As the comment explains, first we had term = zeros(ndim), but were concerned about the type instability inside the for-loop (the type of term would change after adding the Result{Array} to it). So we tried using similar(..., 0) to create a Result{Array} to start with so that adding coef to it doesn't change its type. But surprisingly, this returned the same thing as zeros().

Shouldn't similar(::AutoGrad.Result{Array{Float64,1}}) also return an AutoGrad.Result{Array{Float64,1}}, or am I misunderstanding? Thanks! :slightly_smiling_face:

denizyuret commented 5 years ago

The Result type represents the result of an operation that is recorded for gradient calculation. If a function has zero gradient (i.e. no dependence on the input), it does not need to get recorded, therefore it does not create a Result. similar is an example, so are size, length, eltype etc.

Ideally this should all be transparent to the programmer. The only functions in the API open to the programmer are Param, @diff, value and grad (i.e. I should be able to change the name or fields of Result without breaking any of your code).

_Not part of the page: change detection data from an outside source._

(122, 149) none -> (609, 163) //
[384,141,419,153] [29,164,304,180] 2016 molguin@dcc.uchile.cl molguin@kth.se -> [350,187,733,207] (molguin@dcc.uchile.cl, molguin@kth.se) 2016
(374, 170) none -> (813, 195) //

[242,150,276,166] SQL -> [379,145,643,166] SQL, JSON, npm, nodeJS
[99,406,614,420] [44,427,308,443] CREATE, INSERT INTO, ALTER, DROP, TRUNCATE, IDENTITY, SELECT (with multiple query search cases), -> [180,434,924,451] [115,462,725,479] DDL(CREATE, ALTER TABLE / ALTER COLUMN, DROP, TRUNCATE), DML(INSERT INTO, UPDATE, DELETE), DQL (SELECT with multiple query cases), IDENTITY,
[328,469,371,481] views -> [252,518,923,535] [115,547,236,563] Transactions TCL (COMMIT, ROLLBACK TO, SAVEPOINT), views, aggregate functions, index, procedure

Type stability is a difficult topic: while running outside of a @diff context, all Params are ignored and no Results are generated eliminating most of the overhead of AutoGrad. This means the same variable could be Array during some calls and Result{Array} during others.

In your case if you want to prevent the type change inside the for loop it may be possible to do term = 0 * coef[:,ndim] in the beginning.